Another argument is that organic products contain less nasties with respect to pesticides, hormones or antibiotics. In Australia, the levels of these compounds in food are well controlled by our Australian Standards Code and products not labelled organic are therefore safe to consume.

When it comes to grain fed versus grass fed, the difference is probably in the omega-3 fatty acid content, in that grass fed is probably higher in omega-3 fats. However you would still get much more omega-3 in a tin of salmon than beef.

Therefore, preparing a slow cooked cheaper cut of red meat and serving it with lots of vegetables and wholegrains will offer you similar health benefits as a premium cut seared in your pan.

How you do you boost your protein intake and not break the bank?

It is important to consider not only the type of red meat you eat as well as the quantity.

Excess consumption of red meat (more than 100–120 grams per day) and consumption of processed meat like sausages has been associated with the risk of colorectal cancer, and other large-scale research has found that regular red meat consumption increases the risk of heart disease, stroke and type 2 diabetes.

To avoid excess red meat consumption while maintaining your intake of key nutrients, iron, B12 and protein, across all life stages it’s important to eat a range of foods.

While there is some variation in the amount of these nutrients in different foods (especially iron), we most certainly can get these nutrients from other foods within the lean meats/alternatives food group such as chicken, fish, eggs, nuts, legumes.

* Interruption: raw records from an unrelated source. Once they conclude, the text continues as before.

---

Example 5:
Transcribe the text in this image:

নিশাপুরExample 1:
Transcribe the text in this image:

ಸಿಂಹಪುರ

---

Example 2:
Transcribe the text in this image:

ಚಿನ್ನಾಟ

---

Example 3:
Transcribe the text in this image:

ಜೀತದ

We can also get protein and zinc from dairy and grains (grains being a lesser source of protein).

For example, chicken has roughly the same amount of protein but far less iron and B12.

Kidney beans are a great source of iron but people often shy away from using them if they are not used to them. One way to introduce them is to halve the amount of meat used in a mince dish and add a can of rinsed kidney beans. Baked/kidney beans also add fibre to the diet (e.g. red kidney beans contain 9.8 grams per 100 grams of fibre).

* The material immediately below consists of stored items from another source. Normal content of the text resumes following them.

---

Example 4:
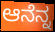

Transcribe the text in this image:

ಆನೆನ್ನ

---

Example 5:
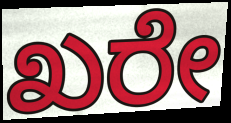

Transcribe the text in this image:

ಖರೇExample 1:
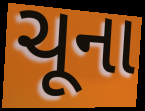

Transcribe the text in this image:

ચૂના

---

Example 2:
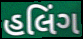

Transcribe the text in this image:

હલિંગ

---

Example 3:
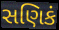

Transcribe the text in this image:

સણિકં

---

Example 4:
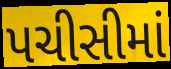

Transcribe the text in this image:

પચીસીમાં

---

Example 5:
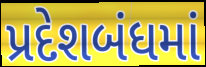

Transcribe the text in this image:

Eggs are also a good source of iron, but do contain less iron percentage-wise than red meat. Parents are often concerned about introducing foods like eggs and peanut butter to children given allergy concerns.

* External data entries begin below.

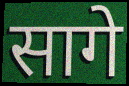
सागेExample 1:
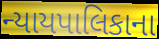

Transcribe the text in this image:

ન્યાયપાલિકાના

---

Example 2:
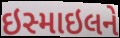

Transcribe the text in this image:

ઇસ્માઇલને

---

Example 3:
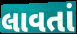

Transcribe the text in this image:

લાવતાં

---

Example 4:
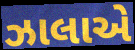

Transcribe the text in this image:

ઝાલાએ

However, the Australasian Society of Clinical Immunology and Allergy (ASCIA) recommends that “ … all infants should be given allergenic solid foods including peanut butter, cooked egg, dairy and wheat products in the first year of life. This includes infants at high risk of allergy”.

Fish also has far more omega-3 fatty acids than red meat. Tinned salmon in springwater has more iron but slightly less of the other nutrients, so it is still a good alternative to fresh fish and much cheaper.

There are some precautions in consuming fish in pregnancy, breastfeeding and infancy due to the mercury content which can impact on development. More information can be found  at Food Standards Australia New Zealand (FSANZ).

Vegetarian processed meats are becoming more widespread in the market, but not necessarily always a healthy alternative; as per any processed food they can be high in salt and fat, so not necessarily a great choice. These products can also be quite expensive.

A whole diet approach on a budget?

We cannot ignore the constraints that people experience when shopping for food. The high cost of food, and poor availability and accessibility of various foods, especially in rural and remote areas, can mean people cannot obtain a sufficient amount of nutritious food for themselves and their families. This is known as food insecurity, and is experienced by many in Australia.

An emphasis on a whole of diet approach that incorporates a variety of foods allows for individual variation in what we can afford, as well as what we find morally and socially acceptable.

Frozen and tinned versions of meat, vegetables and fruits offer the same, or similar nutritional benefits as fresh products at a reduced cost, while offering a longer shelf life.

Cost is clearly an important consideration in relation to food consumption. An Accredited Practising Dietitian can help people in all stages of life to consume food that fits in the budget as well as being nutritionally valuable and enjoyable.